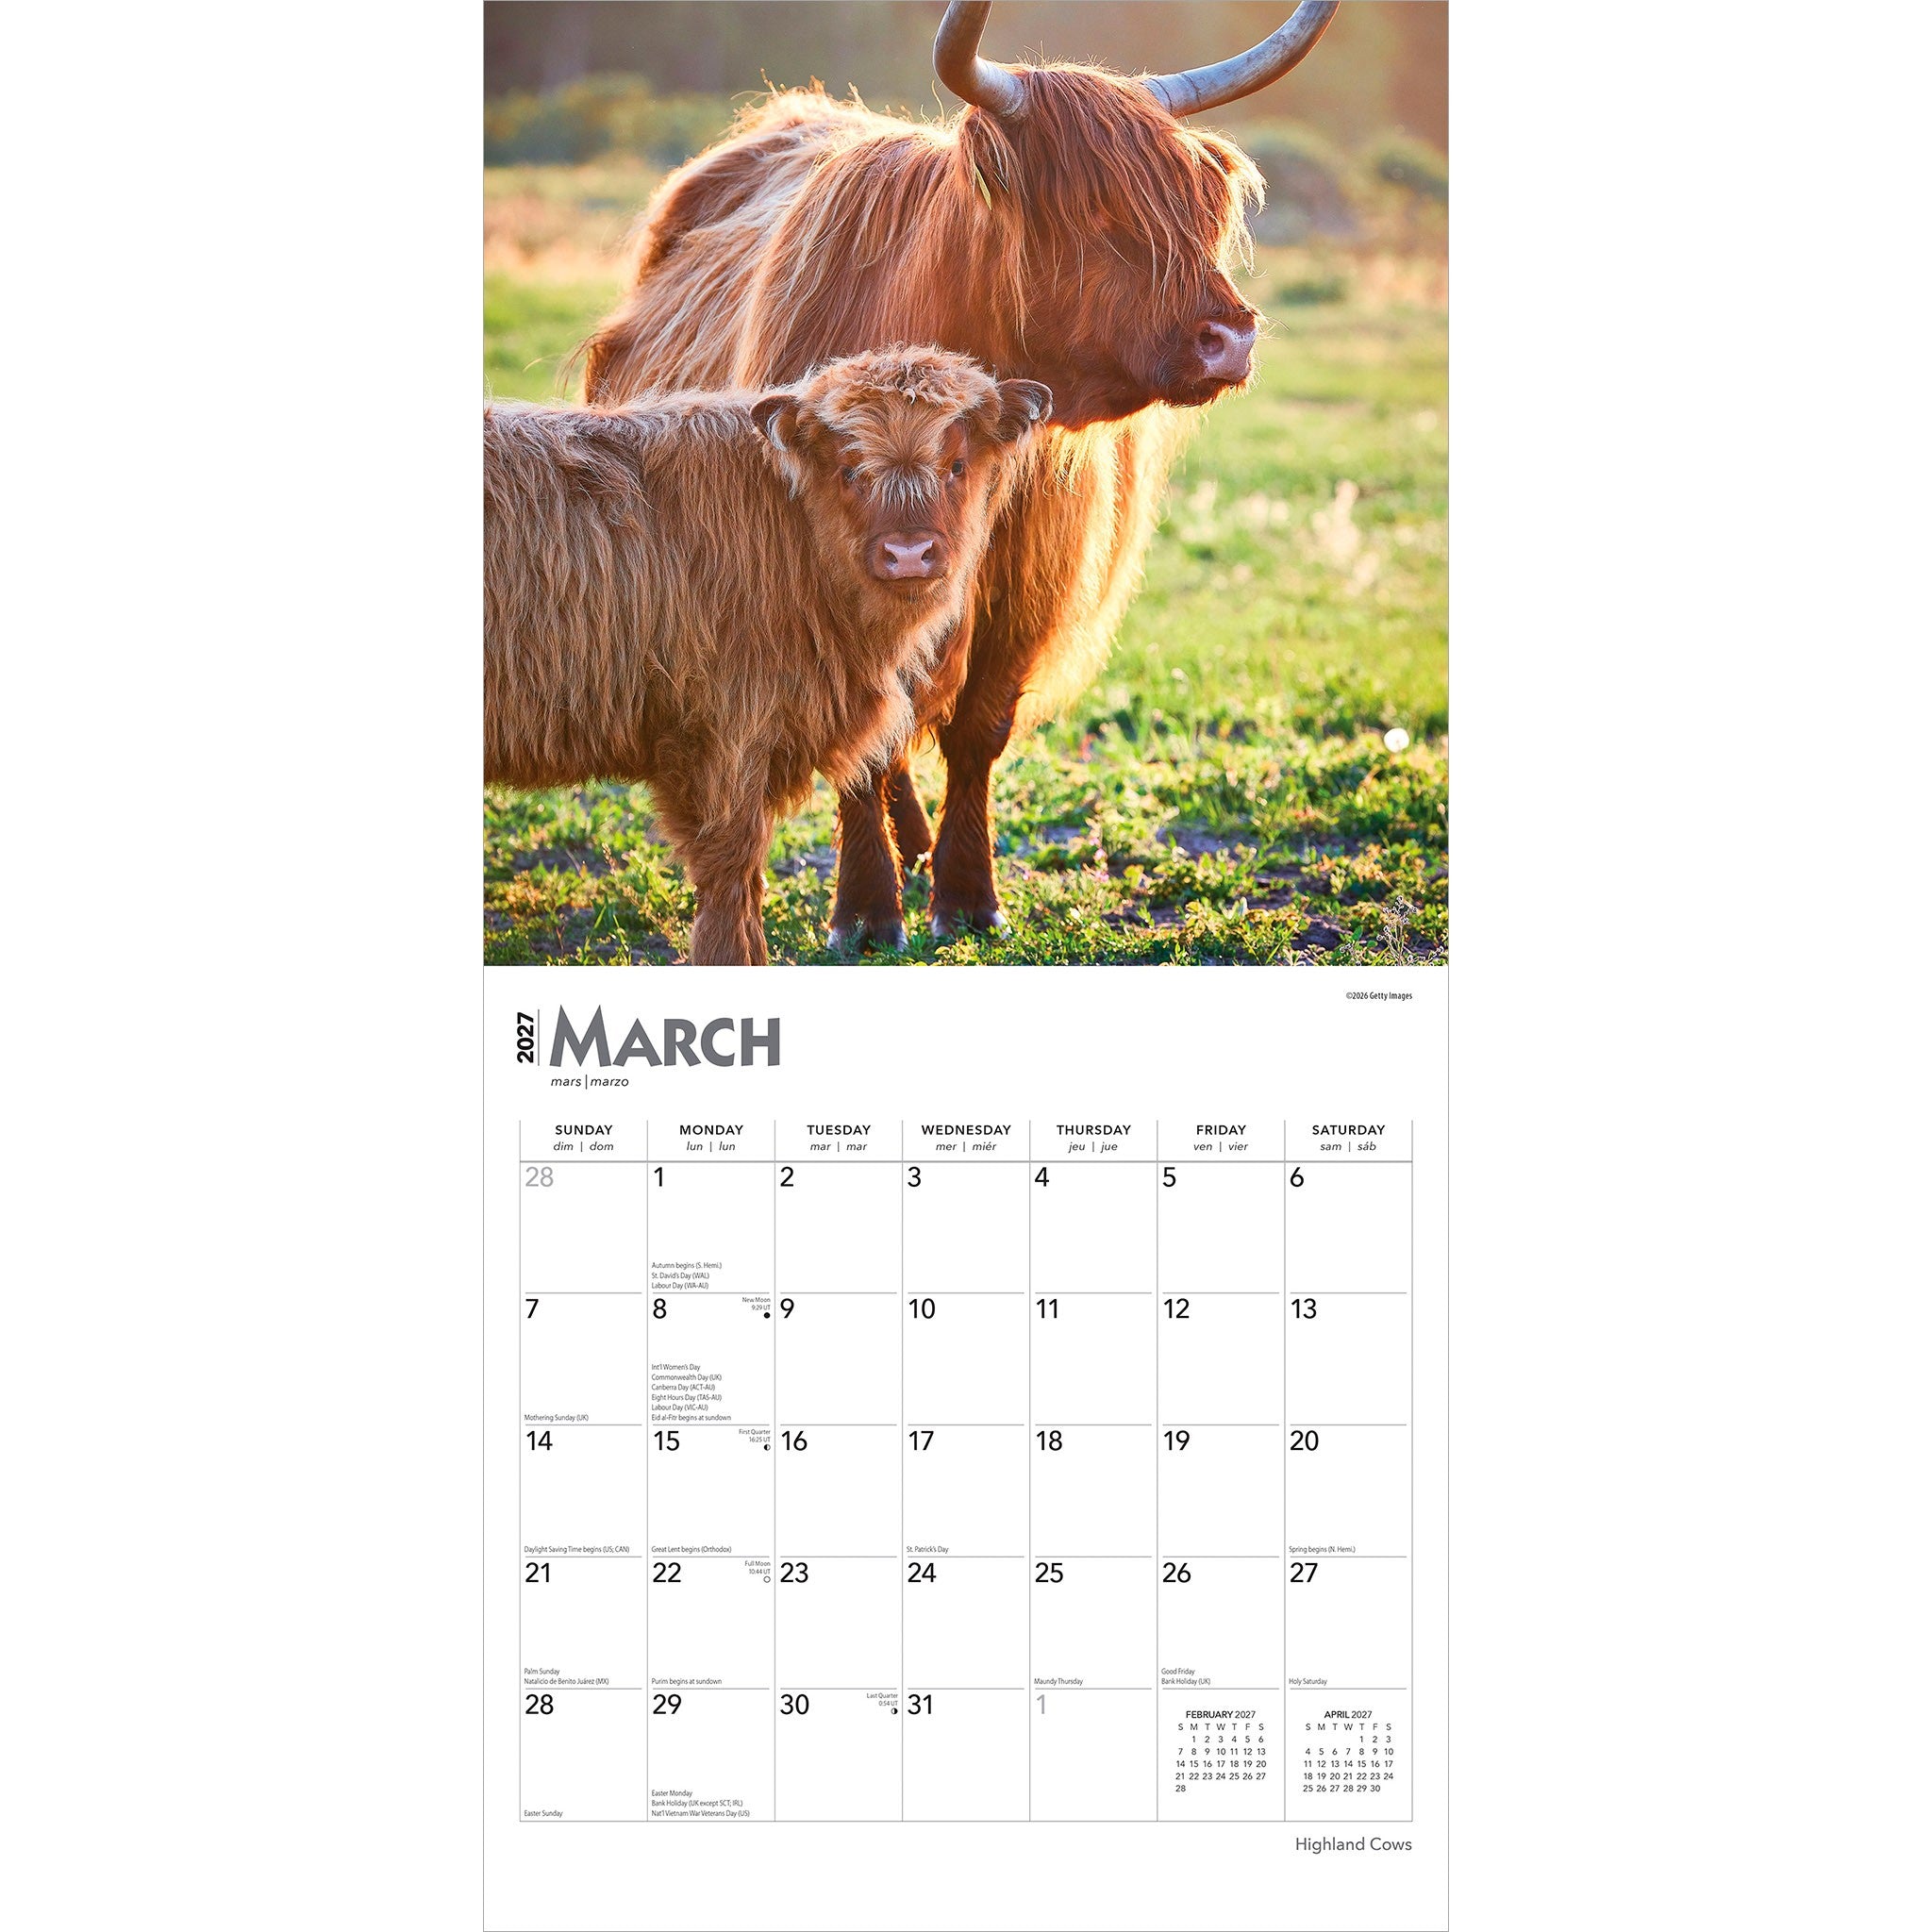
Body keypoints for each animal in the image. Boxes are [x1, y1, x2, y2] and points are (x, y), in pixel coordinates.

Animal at [580, 1, 1338, 949]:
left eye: (1201, 206)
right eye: (1093, 211)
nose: (1229, 337)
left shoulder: (1025, 583)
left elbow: (979, 730)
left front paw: (969, 895)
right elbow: (865, 743)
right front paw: (867, 912)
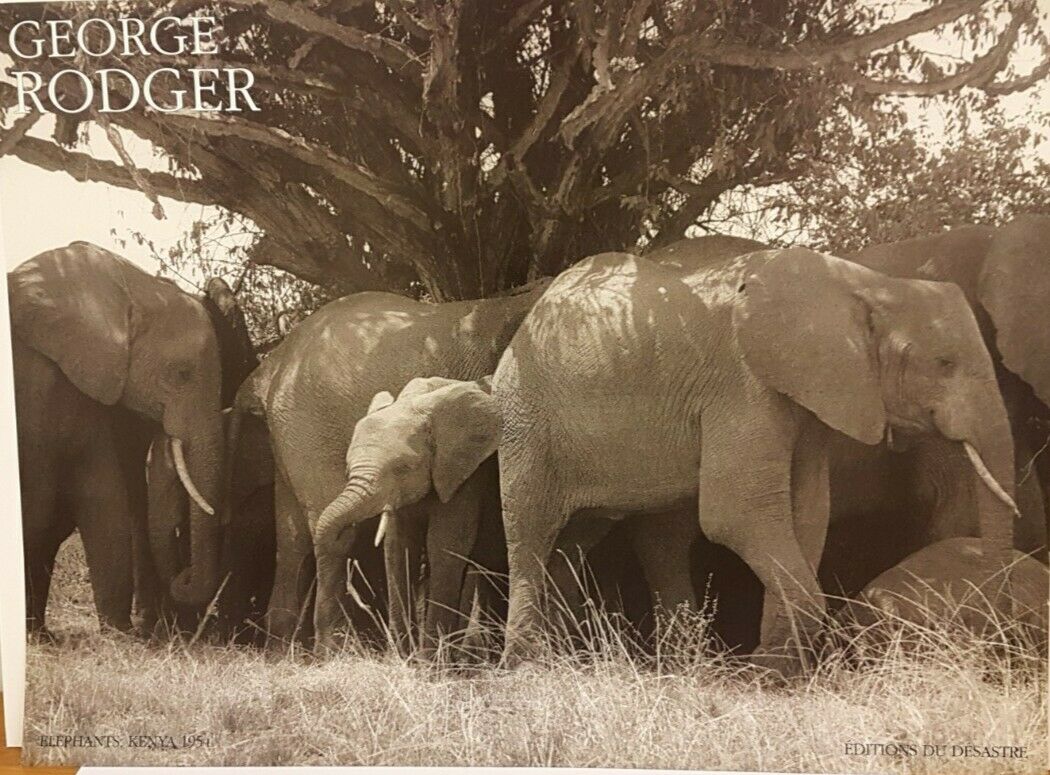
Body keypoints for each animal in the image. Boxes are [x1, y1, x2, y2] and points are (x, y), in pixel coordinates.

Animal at [11, 242, 251, 634]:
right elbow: (41, 507)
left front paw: (118, 633)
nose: (184, 574)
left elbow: (106, 496)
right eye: (182, 374)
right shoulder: (37, 387)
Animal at [240, 281, 550, 651]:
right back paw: (332, 647)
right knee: (331, 536)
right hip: (308, 430)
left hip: (289, 438)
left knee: (293, 540)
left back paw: (283, 648)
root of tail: (277, 362)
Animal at [495, 247, 1020, 672]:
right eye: (944, 364)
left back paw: (590, 660)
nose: (989, 639)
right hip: (524, 422)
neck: (866, 283)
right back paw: (528, 665)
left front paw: (778, 666)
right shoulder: (742, 384)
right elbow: (737, 513)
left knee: (579, 539)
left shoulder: (810, 398)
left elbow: (809, 510)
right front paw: (772, 671)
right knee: (531, 531)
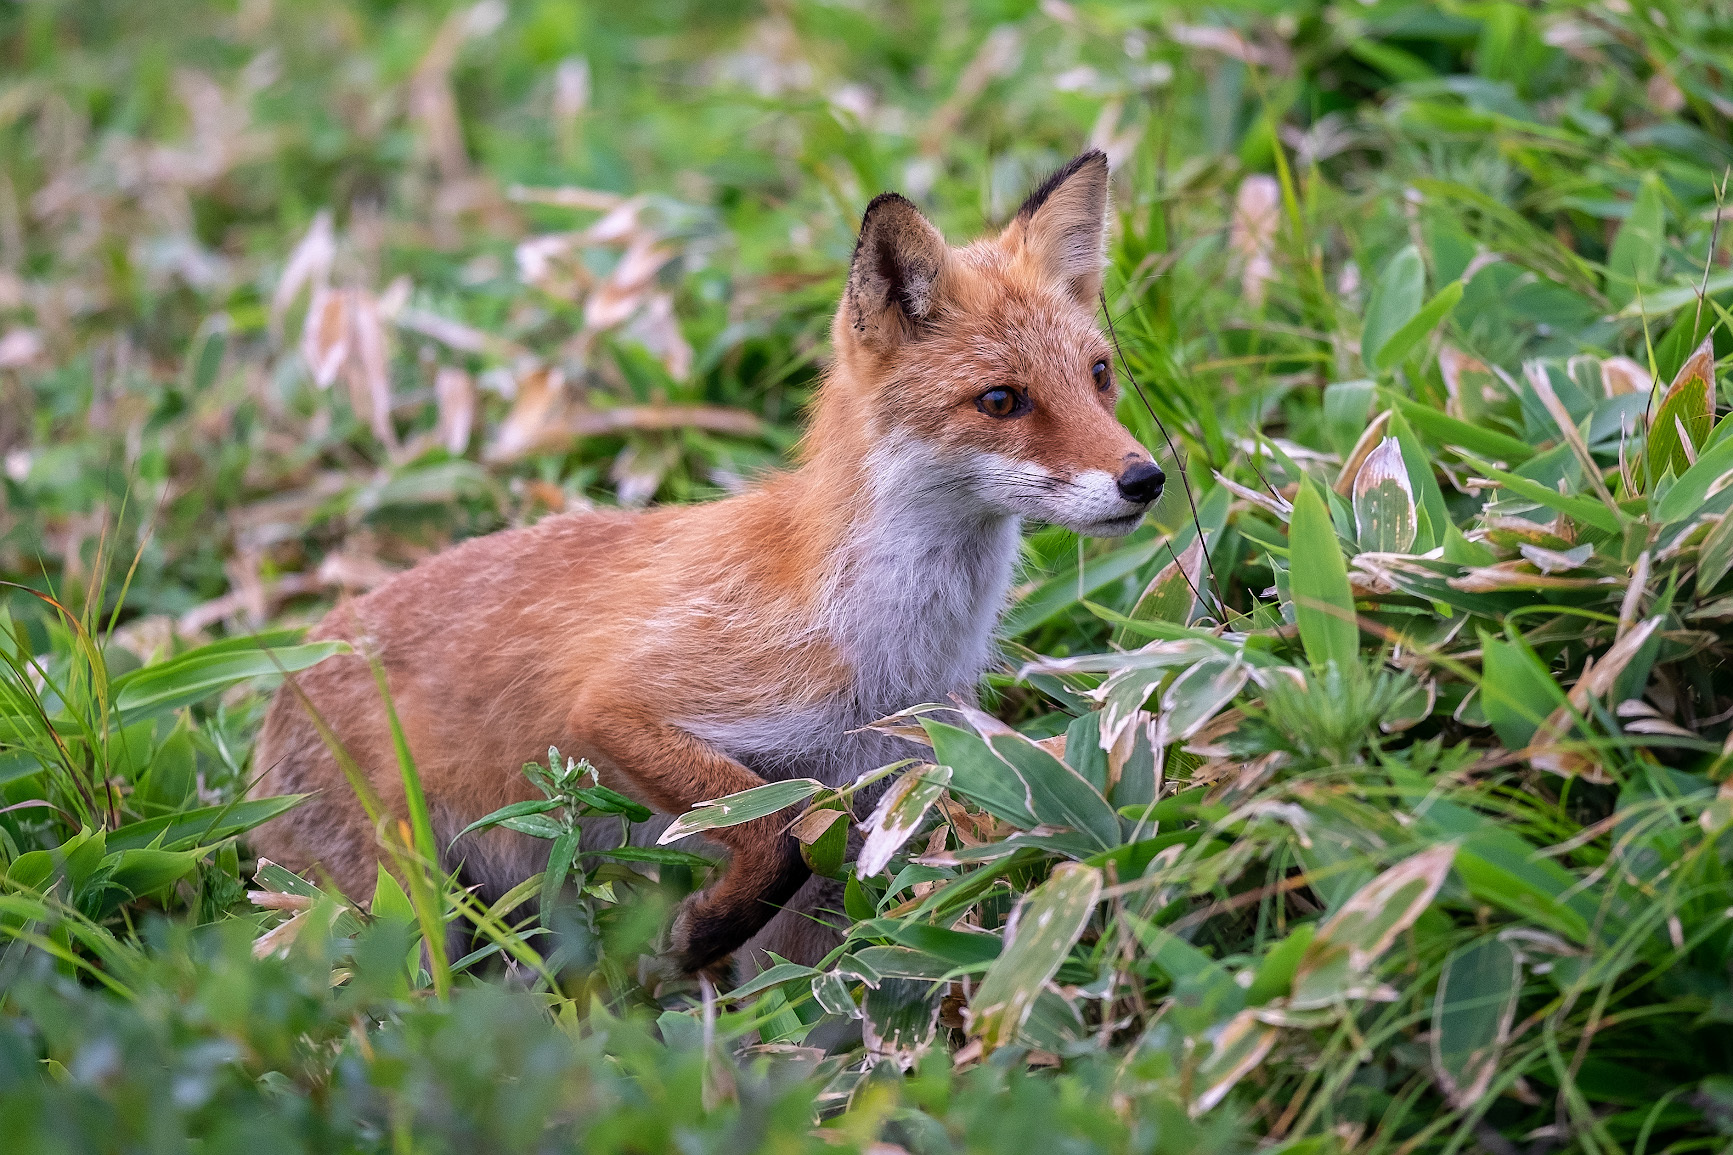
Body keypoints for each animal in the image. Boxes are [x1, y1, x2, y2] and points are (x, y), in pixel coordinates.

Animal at [247, 146, 1164, 971]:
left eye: (1098, 375)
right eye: (1001, 400)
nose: (1145, 478)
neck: (881, 646)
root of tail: (286, 676)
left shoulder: (868, 802)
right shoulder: (623, 705)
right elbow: (772, 834)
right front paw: (700, 934)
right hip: (403, 911)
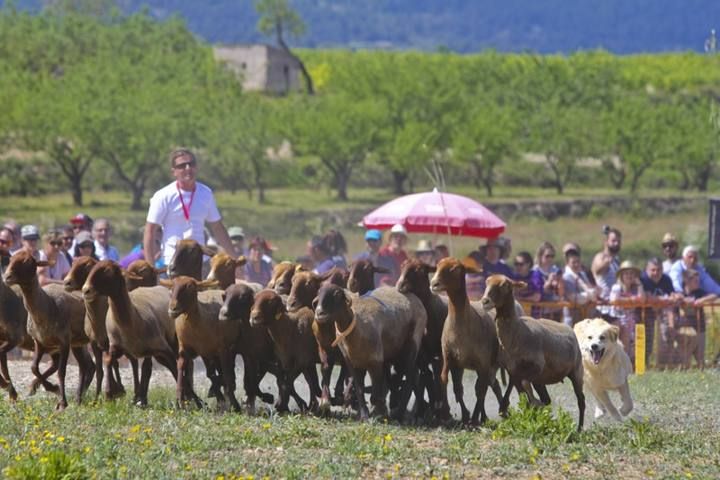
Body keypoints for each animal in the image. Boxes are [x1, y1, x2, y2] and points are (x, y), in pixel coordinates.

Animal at [3, 249, 95, 410]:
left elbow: (61, 372)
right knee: (85, 366)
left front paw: (62, 401)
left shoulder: (63, 342)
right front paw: (52, 389)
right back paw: (79, 398)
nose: (7, 277)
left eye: (28, 262)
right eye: (11, 259)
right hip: (77, 343)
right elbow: (34, 367)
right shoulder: (39, 342)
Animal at [80, 260, 177, 406]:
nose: (86, 290)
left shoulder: (164, 348)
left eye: (107, 270)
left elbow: (176, 369)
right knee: (146, 366)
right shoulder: (115, 346)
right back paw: (140, 399)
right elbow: (108, 361)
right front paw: (110, 392)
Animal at [169, 276, 242, 410]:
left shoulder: (223, 349)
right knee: (213, 373)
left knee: (227, 371)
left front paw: (235, 405)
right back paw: (219, 396)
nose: (172, 309)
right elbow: (181, 369)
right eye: (172, 286)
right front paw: (179, 402)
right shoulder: (186, 348)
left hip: (226, 349)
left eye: (190, 286)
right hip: (208, 352)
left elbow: (227, 375)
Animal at [312, 284, 424, 420]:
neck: (356, 328)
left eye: (337, 294)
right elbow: (359, 390)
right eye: (318, 293)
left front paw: (379, 411)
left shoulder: (376, 361)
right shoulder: (352, 363)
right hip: (395, 351)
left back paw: (400, 414)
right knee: (413, 374)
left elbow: (375, 394)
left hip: (412, 344)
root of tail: (415, 298)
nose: (319, 313)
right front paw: (364, 416)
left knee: (409, 378)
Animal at [478, 274, 584, 432]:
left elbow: (525, 385)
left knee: (581, 401)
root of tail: (569, 328)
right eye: (487, 282)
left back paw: (579, 429)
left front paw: (534, 403)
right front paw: (517, 411)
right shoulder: (513, 370)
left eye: (504, 285)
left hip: (576, 372)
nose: (485, 301)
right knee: (547, 398)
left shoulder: (536, 367)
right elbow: (520, 392)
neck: (517, 332)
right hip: (541, 379)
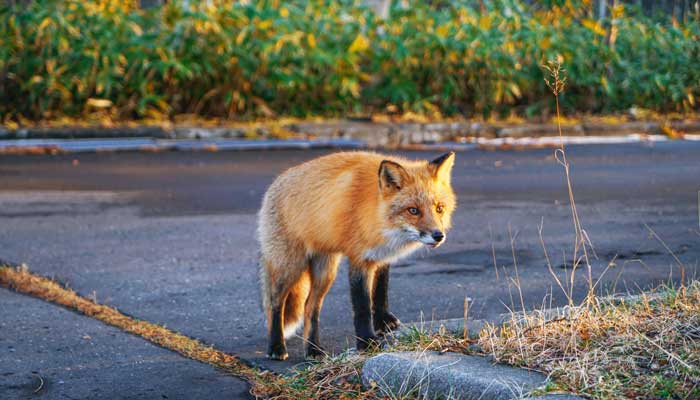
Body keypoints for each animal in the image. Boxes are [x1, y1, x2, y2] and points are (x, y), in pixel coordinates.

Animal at [256, 150, 454, 360]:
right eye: (413, 210)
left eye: (439, 208)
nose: (438, 236)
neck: (377, 216)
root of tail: (275, 183)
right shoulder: (359, 259)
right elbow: (362, 306)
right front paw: (367, 342)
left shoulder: (381, 256)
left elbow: (380, 291)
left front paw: (383, 321)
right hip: (290, 267)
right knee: (275, 303)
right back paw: (277, 346)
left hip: (325, 272)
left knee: (310, 307)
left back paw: (313, 349)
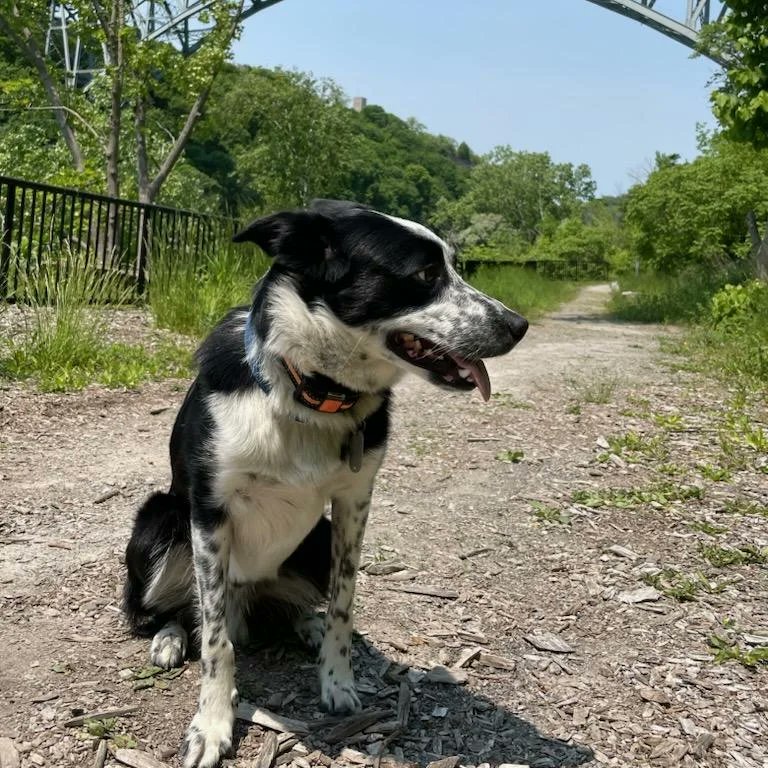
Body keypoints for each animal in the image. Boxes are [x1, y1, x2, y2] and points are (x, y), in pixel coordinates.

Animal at [123, 200, 528, 768]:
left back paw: (304, 625)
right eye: (426, 274)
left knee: (289, 605)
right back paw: (168, 637)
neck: (308, 394)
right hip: (159, 519)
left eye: (455, 265)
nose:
------------------------------
Prompt:
Copy exactly the lines of the entries above from the one containing "left knee: (579, 539)" through the one containing "neck: (881, 646)". Both end lines count; pictures do not.

Written solution:
left knee: (579, 539)
left shoulder: (810, 398)
left elbow: (809, 510)
right front paw: (772, 671)
right knee: (531, 531)
Body keypoints for each animal in the image. Boxes are [x1, y1, x2, y2] and points are (x, y), in pixel coordinates.

Animal at [247, 146, 1164, 971]:
left eye: (1098, 375)
right eye: (1001, 400)
nose: (1145, 478)
neck: (881, 646)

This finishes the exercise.